*Exercise directions*: The answer must be a single number: how many lines in the entries hold the string "mācībās".

*** Extracted records Section Begins ***

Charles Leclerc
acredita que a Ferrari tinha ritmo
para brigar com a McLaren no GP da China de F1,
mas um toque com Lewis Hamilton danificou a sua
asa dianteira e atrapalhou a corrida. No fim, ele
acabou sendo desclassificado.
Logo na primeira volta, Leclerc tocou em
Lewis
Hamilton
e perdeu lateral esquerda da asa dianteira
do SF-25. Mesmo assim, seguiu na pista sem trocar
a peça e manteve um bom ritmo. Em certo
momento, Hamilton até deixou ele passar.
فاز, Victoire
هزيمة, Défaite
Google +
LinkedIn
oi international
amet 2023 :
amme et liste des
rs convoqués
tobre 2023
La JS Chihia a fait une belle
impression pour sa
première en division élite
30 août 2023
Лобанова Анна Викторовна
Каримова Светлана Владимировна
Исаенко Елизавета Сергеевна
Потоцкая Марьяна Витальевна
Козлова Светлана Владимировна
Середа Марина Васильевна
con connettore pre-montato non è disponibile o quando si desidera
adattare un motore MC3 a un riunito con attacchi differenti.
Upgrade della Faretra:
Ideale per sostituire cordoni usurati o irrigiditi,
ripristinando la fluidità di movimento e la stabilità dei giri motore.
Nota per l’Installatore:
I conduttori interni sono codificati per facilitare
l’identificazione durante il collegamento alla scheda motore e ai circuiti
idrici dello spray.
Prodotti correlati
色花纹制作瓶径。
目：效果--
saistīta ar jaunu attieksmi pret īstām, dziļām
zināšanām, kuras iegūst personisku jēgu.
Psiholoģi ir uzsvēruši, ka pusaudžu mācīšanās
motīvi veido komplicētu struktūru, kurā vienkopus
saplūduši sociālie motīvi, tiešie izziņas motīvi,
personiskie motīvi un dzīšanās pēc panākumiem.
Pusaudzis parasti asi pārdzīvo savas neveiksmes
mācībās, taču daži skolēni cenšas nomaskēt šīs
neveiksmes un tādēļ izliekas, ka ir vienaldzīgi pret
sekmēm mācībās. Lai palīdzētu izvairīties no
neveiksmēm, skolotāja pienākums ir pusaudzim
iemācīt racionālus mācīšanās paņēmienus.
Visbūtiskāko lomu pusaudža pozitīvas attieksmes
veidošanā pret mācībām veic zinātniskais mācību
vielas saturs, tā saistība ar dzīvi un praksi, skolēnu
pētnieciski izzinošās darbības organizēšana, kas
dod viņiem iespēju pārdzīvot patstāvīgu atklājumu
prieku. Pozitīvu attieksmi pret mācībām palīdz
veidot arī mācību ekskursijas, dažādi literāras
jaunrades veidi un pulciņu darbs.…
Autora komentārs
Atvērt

*** Extracted records Section Ends ***

*Solution for this exercise*: 2